-- Opening Marker --

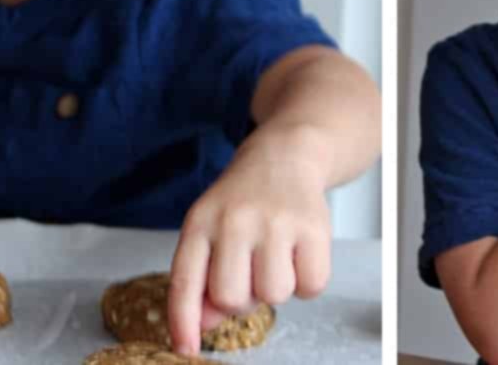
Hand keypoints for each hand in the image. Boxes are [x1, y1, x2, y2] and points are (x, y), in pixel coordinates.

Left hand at [167, 130, 330, 354]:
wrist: (286, 153)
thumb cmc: (243, 202)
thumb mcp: (211, 229)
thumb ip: (201, 278)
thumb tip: (206, 324)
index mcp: (201, 220)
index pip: (185, 280)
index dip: (183, 321)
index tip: (185, 349)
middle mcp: (235, 218)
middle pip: (231, 298)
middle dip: (243, 297)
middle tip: (251, 269)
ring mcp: (276, 220)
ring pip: (273, 296)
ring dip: (277, 287)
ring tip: (276, 255)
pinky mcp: (314, 224)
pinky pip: (311, 287)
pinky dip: (308, 281)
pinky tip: (300, 253)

-- Closing Marker --

▸ **EXERCISE DETAILS**
Only the lines from the one that contains "index pip: (185, 280)" to the end of the data should be output, exactly as they appear.

▸ **PROBLEM SOLUTION**
index pip: (185, 280)
index dip: (183, 321)
index tip: (185, 349)
middle mcp: (235, 218)
middle pip: (231, 298)
middle dip: (243, 297)
middle tip: (251, 269)
ring mcp: (276, 220)
ring pip: (273, 296)
ring dip: (277, 287)
ring tip: (276, 255)
pinky mcp: (314, 224)
pinky pip: (311, 287)
pinky dip: (308, 281)
pinky tip: (300, 253)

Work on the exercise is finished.